Look through the records below and state how many lines carry the string "Tamiz", adding nothing.

====

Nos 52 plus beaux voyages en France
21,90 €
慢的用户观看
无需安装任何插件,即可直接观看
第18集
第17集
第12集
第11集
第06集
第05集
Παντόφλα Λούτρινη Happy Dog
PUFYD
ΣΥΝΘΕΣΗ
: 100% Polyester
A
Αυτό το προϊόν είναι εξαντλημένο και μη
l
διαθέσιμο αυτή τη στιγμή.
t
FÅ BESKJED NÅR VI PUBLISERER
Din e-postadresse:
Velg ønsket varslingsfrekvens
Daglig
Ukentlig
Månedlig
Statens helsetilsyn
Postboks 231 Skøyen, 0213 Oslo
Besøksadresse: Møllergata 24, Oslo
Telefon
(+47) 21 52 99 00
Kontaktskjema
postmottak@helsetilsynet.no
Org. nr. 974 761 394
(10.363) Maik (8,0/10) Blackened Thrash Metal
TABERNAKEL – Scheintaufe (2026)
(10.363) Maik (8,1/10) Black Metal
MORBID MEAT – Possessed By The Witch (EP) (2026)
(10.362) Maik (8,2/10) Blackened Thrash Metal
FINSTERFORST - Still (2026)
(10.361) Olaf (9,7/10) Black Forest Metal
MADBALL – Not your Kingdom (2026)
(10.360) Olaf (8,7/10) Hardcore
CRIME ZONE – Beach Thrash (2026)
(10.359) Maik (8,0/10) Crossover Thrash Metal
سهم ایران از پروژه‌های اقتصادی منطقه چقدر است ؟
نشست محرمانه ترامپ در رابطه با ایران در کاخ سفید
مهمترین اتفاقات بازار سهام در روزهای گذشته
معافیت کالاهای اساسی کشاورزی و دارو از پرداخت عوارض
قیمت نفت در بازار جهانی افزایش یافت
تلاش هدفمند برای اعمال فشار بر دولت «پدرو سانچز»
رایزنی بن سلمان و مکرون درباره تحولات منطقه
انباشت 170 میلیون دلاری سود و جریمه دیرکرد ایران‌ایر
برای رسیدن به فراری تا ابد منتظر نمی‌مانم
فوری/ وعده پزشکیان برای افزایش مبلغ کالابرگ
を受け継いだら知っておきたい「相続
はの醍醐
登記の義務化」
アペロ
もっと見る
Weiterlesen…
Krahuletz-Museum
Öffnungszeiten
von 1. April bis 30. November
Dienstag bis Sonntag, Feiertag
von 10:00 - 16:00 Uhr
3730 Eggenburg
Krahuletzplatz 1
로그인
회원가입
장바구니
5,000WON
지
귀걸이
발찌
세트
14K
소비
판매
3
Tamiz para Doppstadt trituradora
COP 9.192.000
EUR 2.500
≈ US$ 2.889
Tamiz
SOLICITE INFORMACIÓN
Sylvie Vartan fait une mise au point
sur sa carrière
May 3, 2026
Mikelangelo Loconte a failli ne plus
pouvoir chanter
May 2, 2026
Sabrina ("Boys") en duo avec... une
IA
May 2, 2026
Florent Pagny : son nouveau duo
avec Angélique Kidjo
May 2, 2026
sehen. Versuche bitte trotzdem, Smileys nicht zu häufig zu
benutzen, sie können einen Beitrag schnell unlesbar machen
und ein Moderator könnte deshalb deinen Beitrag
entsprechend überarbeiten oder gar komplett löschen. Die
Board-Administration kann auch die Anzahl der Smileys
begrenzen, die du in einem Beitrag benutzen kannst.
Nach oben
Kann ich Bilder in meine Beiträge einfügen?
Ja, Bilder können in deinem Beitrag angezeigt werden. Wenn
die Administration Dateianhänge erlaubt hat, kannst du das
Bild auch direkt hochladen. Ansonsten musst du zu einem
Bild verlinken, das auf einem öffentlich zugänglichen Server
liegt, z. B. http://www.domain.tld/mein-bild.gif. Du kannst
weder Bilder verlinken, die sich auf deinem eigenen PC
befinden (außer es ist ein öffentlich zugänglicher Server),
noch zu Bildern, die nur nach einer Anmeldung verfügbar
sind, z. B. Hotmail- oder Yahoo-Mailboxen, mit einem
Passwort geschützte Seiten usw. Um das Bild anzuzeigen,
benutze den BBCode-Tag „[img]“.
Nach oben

====

OUTPUT FOR THIS TASK: 2